Associated Press  22 August 2004

WEST PALM BEACH, Fla. - Critics say Palm Beach County has come up with a confusing successor to the butterfly ballot by calling on absentee voters to cast their primary votes by connecting broken arrows.

Theresa LePore, the elections supervisor who brought the butterfly ballot into disrepute in the 2000 presidential election, opted for an absentee ballot design calling on people to indicate their vote by drawing a line joining two ends of an arrow.

Voters in neighboring Miami-Dade, Broward, Martin and St. Lucie counties are filling in bubbles to indicate their choices for the Aug. 31 primary. Debbie Dent, Martin County's deputy supervisor of elections, tells people with bubble ballots, "It's like filling in a Lotto card, and they get it right away."

LePore said she chose arrows after tests showed it was easier for voters. Indian River County elections supervisor Kay Klem said she went with arrows for the same reason.

"People do the crazier things when they're asked to connect the arrows," said Stephen Ansolabehere, a former director of the Voting Technology Project, a collaboration between the California Institute of Technology and the Massachusetts Institute of Technology.

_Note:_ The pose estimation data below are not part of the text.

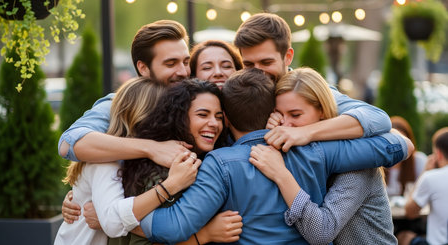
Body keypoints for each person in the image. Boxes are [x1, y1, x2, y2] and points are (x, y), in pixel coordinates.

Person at [139, 68, 413, 244]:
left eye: (296, 115)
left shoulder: (220, 163)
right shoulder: (321, 150)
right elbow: (396, 146)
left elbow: (173, 227)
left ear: (227, 119)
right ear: (273, 109)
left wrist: (124, 217)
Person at [60, 20, 193, 224]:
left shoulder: (198, 101)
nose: (183, 71)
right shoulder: (122, 104)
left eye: (186, 61)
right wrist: (151, 148)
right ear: (143, 68)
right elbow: (69, 143)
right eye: (171, 63)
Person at [249, 67, 397, 244]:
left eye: (295, 114)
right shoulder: (300, 150)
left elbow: (320, 232)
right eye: (280, 114)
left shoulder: (356, 161)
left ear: (322, 111)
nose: (285, 124)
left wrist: (281, 174)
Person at [54, 77, 200, 244]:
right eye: (164, 117)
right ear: (142, 118)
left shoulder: (125, 157)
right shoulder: (105, 163)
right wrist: (171, 185)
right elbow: (113, 223)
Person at [234, 13, 393, 153]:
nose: (258, 73)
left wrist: (304, 132)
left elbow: (377, 118)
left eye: (266, 62)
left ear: (288, 56)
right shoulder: (238, 93)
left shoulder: (305, 89)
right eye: (248, 65)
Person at [114, 79, 242, 244]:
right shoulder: (163, 170)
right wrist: (204, 235)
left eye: (218, 117)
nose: (214, 124)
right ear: (179, 117)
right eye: (202, 115)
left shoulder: (204, 161)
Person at [400, 127, 448, 245]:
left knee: (403, 236)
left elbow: (410, 212)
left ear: (438, 154)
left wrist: (424, 173)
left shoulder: (431, 177)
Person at [387, 116, 428, 196]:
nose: (398, 146)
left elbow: (423, 191)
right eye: (394, 140)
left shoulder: (418, 160)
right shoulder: (378, 162)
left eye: (402, 141)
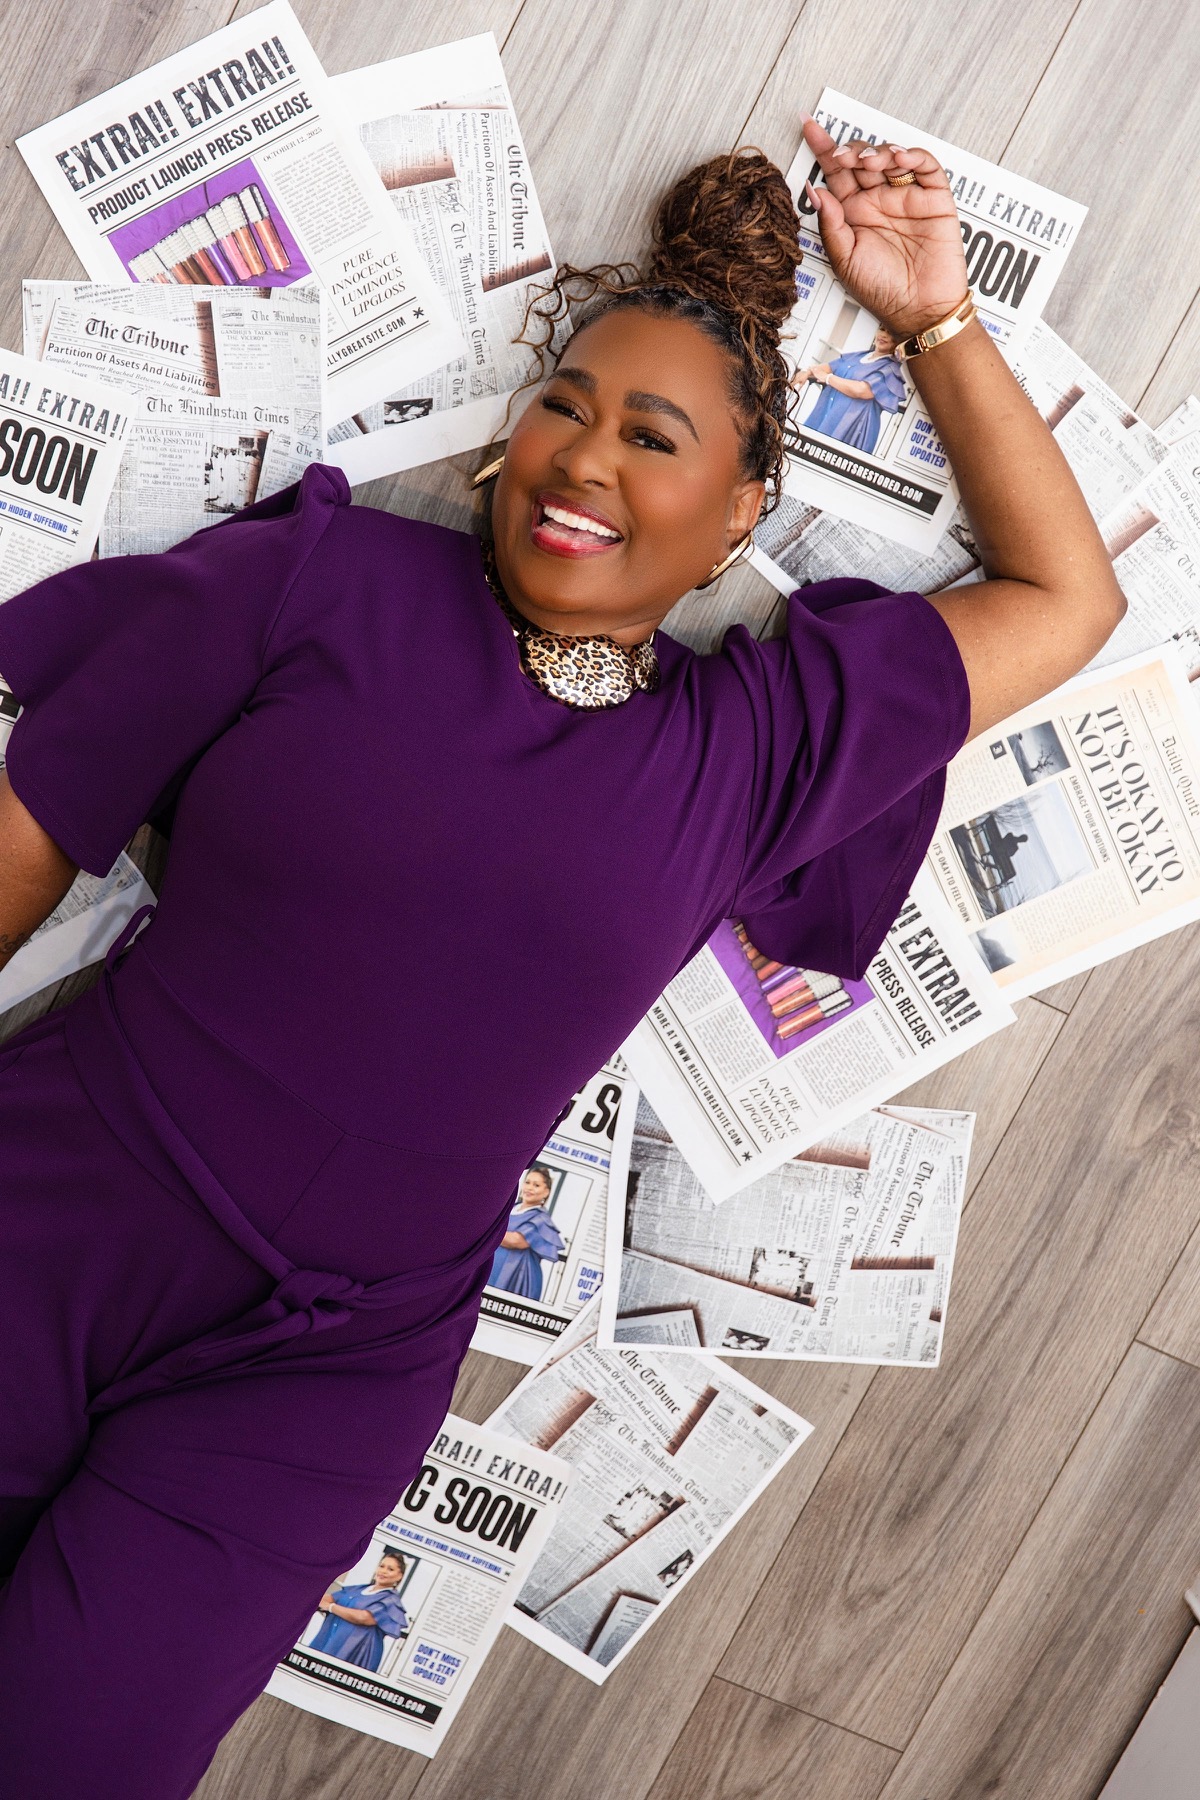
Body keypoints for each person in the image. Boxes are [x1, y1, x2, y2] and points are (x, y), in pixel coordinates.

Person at [0, 116, 1124, 1797]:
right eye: (563, 408)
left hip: (326, 1367)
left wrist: (937, 320)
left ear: (738, 515)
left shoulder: (755, 748)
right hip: (61, 1201)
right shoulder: (320, 583)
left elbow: (1065, 599)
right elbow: (41, 813)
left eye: (650, 436)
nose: (583, 459)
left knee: (70, 1754)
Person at [796, 321, 906, 452]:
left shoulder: (890, 369)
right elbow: (829, 367)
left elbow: (862, 390)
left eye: (890, 333)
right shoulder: (859, 356)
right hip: (827, 415)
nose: (884, 335)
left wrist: (828, 378)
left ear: (897, 341)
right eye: (882, 330)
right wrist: (807, 372)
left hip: (853, 426)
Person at [308, 1547, 408, 1672]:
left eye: (390, 1569)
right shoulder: (359, 1589)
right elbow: (328, 1598)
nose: (383, 1571)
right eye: (382, 1566)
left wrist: (331, 1607)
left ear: (399, 1576)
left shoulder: (391, 1601)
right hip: (329, 1640)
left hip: (357, 1650)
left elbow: (364, 1617)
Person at [489, 1164, 566, 1299]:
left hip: (517, 1275)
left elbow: (515, 1241)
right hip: (491, 1268)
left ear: (546, 1192)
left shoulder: (540, 1219)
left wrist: (486, 1231)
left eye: (536, 1185)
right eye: (527, 1182)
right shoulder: (510, 1207)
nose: (529, 1188)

Elections supervisors say demand for absentee ballots is shattering records due to get-out-the-vote drives and distrust of touch-screen voting machines. Palm Beach County received 30,752 absentee requests by Friday, nearly three times the 11,472 requested before the 2000 primary.

LePore thinks she would be criticized no matter what she picked.

"If I had used circles, they'd complain about the circles," she said.

Her infamous butterfly ballot split the names of 10 presidential candidates across two facing pages, with spots in the middle to be punched by voters. The names of George W. Bush and Al Gore were on the upper left side of the ballot and Pat Buchanan's name on the upper right.

Some voters complained that they punched the card for Buchanan by mistake when they meant to vote for Gore in a race decided by 537 votes statewide. A total of 5,304 Palm Beach County ballots had marks for both Gore and Buchanan.